I've got 2 applications: a webforms app running .Net 3.5 on IIS6 at subdomain.domain.com, and a MVC3 app running .Net 4 on IIS7 at subdomain2.domain.com.
This helped a lot but it's still not working.
Both apps successfully save the auth cookie at domain.com but neither will read the other app's cookie. In fact, logging into one app will log me out of the other because it overwrites the auth cookie the other had set.
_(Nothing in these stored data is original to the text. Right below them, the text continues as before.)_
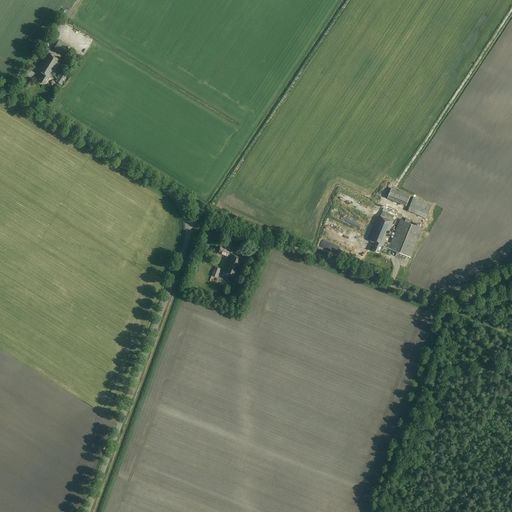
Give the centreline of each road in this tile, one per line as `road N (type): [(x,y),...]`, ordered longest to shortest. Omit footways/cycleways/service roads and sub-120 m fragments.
road 1 (unclassified): [(511,274),(443,304),(202,208)]
road 2 (tertiary): [(87,511),(188,229)]
road 3 (track): [(380,511),(383,481),(448,305),(511,333)]
road 4 (track): [(392,184),(511,9)]
road 5 (tertiary): [(174,193),(0,85)]
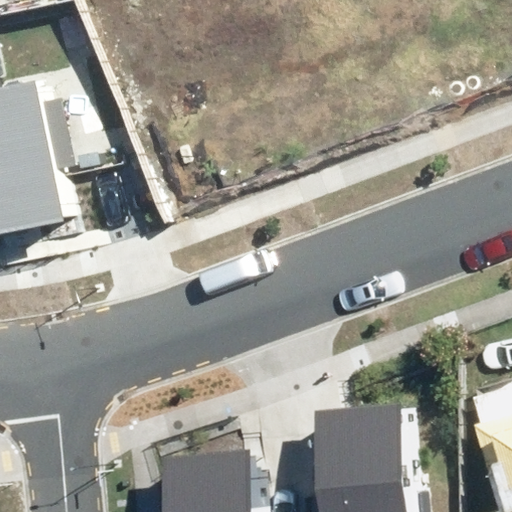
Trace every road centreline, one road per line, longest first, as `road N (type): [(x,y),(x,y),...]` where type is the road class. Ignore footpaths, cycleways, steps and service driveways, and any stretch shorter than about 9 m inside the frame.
road 1 (residential): [(511,202),(53,362)]
road 2 (residential): [(66,511),(53,362)]
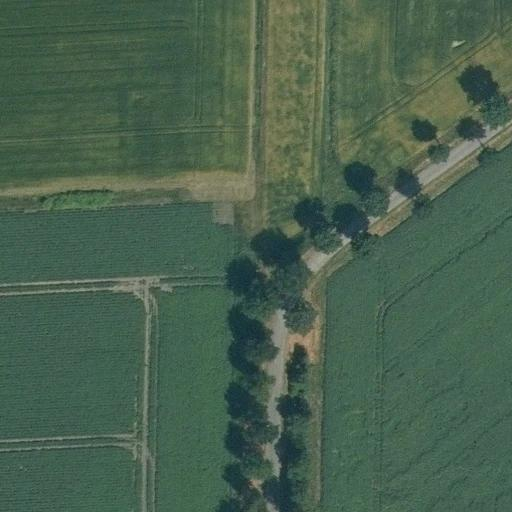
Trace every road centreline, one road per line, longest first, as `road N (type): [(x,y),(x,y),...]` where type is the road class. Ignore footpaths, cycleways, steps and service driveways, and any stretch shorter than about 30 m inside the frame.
road 1 (residential): [(511,125),(274,295)]
road 2 (unclassified): [(271,511),(274,295)]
Besides requiring identical keys and auth name, there is another issue when the servers are running different versions of .net. In .net 4.0, the default encryption algorithm was changed. In your machinekey section of the web.config, you can explicitly set this as follows:
<machineKey
validationKey="{your key here}"
decryptionKey="{your key here}"
validation="SHA1" />
This is described here:
Breaking Changes
ASP.NET uses both encryption and hashing algorithms to help secure
data such as forms authentication cookies and view state. By default,
ASP.NET 4 now uses the HMACSHA256 algorithm for hash operations on
cookies and view state. Earlier versions of ASP.NET used the older
HMACSHA1 algorithm.
Your applications might be affected if you run mixed ASP.NET
2.0/ASP.NET 4 environments where data such as forms authentication
cookies must work across.NET Framework versions.
If that doesn't work, another thing to try since you are dealing with servers in different subdomains, and I didn't see it mentioned in that page you linked to, is adding the following to the forms authentication section of your web.config:
<forms domain="mydomain.com" name=..etc.